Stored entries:
---

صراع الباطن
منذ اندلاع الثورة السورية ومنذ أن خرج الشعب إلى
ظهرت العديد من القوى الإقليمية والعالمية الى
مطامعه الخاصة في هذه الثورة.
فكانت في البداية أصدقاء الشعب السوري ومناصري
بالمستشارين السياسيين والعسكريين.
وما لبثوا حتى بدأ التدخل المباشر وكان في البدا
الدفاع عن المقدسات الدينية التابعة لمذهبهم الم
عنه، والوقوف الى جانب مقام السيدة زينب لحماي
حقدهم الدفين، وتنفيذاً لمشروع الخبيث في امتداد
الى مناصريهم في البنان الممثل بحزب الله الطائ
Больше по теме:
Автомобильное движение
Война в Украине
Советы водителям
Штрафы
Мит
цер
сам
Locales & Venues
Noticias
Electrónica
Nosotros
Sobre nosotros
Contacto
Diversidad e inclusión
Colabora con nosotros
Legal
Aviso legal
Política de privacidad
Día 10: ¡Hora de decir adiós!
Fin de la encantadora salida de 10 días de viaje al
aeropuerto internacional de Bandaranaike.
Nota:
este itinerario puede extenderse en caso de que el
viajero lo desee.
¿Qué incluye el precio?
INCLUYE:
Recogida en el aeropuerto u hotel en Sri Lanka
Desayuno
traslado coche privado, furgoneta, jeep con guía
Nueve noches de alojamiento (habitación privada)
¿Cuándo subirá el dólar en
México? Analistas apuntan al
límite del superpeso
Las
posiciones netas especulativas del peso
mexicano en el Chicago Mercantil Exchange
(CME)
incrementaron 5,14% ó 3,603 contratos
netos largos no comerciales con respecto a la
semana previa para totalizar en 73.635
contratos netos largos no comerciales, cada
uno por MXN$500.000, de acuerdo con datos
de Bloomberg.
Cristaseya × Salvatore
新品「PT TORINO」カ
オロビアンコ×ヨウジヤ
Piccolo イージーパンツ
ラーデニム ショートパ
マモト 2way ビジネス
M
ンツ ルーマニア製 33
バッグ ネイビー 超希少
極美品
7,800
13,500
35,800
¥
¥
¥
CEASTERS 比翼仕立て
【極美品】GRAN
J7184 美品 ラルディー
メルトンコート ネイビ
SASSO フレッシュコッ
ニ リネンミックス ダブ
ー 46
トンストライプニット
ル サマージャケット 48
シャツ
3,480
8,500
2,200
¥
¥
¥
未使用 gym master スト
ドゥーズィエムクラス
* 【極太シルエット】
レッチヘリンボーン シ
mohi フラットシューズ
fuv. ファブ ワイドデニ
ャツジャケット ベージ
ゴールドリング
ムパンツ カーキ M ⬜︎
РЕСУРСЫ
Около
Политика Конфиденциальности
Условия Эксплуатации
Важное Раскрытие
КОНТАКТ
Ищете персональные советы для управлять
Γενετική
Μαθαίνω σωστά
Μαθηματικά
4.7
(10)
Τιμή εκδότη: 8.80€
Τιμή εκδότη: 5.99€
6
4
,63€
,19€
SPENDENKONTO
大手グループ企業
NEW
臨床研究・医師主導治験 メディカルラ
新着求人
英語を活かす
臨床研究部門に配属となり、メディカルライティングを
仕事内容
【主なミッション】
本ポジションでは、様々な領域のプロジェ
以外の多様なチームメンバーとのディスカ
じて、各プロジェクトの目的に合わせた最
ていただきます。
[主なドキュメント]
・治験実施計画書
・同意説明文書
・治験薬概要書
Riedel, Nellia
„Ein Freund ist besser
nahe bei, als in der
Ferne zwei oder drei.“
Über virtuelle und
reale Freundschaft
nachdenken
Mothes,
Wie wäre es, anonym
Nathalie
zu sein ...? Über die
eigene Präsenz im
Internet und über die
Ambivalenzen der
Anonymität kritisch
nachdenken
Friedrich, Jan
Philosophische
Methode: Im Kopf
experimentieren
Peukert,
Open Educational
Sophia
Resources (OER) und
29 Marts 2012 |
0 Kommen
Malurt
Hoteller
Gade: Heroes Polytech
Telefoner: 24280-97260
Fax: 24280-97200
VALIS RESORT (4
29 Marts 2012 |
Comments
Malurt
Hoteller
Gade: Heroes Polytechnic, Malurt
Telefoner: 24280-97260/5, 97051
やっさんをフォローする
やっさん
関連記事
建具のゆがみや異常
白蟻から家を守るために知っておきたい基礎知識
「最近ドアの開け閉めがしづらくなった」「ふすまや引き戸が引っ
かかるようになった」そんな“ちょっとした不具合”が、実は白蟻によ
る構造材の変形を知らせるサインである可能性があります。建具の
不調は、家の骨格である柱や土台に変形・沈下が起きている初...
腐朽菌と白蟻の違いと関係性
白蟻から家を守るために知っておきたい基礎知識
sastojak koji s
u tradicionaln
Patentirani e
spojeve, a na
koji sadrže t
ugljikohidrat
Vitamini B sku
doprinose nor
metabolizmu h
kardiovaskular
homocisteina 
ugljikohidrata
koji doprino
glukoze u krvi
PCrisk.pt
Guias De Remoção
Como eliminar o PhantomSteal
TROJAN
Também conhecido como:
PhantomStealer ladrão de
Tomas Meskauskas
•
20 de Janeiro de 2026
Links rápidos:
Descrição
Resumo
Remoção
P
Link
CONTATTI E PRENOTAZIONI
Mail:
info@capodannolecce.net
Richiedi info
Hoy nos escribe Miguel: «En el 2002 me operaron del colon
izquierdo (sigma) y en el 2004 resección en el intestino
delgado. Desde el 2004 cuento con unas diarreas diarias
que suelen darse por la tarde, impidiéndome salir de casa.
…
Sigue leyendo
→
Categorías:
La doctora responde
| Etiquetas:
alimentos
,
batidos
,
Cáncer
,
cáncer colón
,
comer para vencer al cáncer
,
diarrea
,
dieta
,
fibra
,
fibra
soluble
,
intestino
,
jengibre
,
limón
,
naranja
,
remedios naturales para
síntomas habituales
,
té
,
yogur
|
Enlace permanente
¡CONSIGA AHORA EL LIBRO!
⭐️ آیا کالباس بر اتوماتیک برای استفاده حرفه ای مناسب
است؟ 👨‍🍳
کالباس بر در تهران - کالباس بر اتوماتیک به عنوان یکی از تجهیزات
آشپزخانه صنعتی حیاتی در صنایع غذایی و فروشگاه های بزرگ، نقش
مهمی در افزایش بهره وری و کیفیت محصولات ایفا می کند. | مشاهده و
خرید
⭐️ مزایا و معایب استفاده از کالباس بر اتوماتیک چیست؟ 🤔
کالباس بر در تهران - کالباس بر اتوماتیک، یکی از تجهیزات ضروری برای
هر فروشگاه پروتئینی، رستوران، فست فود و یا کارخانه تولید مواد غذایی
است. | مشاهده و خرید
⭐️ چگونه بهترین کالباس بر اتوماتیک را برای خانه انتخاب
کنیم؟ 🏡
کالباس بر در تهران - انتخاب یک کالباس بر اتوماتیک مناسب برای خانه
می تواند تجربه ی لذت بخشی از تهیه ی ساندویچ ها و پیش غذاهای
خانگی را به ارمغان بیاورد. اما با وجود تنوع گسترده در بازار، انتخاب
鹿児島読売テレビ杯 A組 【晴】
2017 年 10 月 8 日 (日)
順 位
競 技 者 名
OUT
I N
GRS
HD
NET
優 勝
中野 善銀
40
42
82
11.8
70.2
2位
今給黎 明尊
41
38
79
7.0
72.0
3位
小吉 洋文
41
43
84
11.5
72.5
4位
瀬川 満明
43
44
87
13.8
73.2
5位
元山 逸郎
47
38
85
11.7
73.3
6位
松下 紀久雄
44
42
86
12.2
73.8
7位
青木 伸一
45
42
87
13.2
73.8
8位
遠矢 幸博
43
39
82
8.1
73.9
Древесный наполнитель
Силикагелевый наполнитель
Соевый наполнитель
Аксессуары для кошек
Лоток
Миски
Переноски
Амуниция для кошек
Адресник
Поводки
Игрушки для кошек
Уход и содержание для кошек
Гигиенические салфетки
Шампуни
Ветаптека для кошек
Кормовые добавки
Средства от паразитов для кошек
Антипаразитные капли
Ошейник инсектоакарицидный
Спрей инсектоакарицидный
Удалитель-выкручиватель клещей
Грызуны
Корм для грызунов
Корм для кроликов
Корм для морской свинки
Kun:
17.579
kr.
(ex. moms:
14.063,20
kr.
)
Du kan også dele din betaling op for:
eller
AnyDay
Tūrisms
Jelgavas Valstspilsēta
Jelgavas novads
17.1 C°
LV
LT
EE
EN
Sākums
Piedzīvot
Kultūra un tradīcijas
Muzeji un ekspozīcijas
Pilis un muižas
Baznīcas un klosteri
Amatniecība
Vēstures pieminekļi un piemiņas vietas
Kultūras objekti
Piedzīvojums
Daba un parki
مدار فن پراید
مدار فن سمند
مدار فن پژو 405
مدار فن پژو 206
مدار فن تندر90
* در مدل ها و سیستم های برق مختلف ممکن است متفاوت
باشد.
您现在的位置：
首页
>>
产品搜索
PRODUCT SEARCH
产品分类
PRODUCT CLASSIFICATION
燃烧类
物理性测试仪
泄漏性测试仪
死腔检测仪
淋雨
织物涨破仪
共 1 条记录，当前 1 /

---

• WHAT TO PRODUCE:
Repeat the records word for word, from the first line through the line with "ラーデニム ショートパ", including both of those lines.

• COMPLETED TASK:
صراع الباطن
منذ اندلاع الثورة السورية ومنذ أن خرج الشعب إلى
ظهرت العديد من القوى الإقليمية والعالمية الى
مطامعه الخاصة في هذه الثورة.
فكانت في البداية أصدقاء الشعب السوري ومناصري
بالمستشارين السياسيين والعسكريين.
وما لبثوا حتى بدأ التدخل المباشر وكان في البدا
الدفاع عن المقدسات الدينية التابعة لمذهبهم الم
عنه، والوقوف الى جانب مقام السيدة زينب لحماي
حقدهم الدفين، وتنفيذاً لمشروع الخبيث في امتداد
الى مناصريهم في البنان الممثل بحزب الله الطائ
Больше по теме:
Автомобильное движение
Война в Украине
Советы водителям
Штрафы
Мит
цер
сам
Locales & Venues
Noticias
Electrónica
Nosotros
Sobre nosotros
Contacto
Diversidad e inclusión
Colabora con nosotros
Legal
Aviso legal
Política de privacidad
Día 10: ¡Hora de decir adiós!
Fin de la encantadora salida de 10 días de viaje al
aeropuerto internacional de Bandaranaike.
Nota:
este itinerario puede extenderse en caso de que el
viajero lo desee.
¿Qué incluye el precio?
INCLUYE:
Recogida en el aeropuerto u hotel en Sri Lanka
Desayuno
traslado coche privado, furgoneta, jeep con guía
Nueve noches de alojamiento (habitación privada)
¿Cuándo subirá el dólar en
México? Analistas apuntan al
límite del superpeso
Las
posiciones netas especulativas del peso
mexicano en el Chicago Mercantil Exchange
(CME)
incrementaron 5,14% ó 3,603 contratos
netos largos no comerciales con respecto a la
semana previa para totalizar en 73.635
contratos netos largos no comerciales, cada
uno por MXN$500.000, de acuerdo con datos
de Bloomberg.
Cristaseya × Salvatore
新品「PT TORINO」カ
オロビアンコ×ヨウジヤ
Piccolo イージーパンツ
ラーデニム ショートパ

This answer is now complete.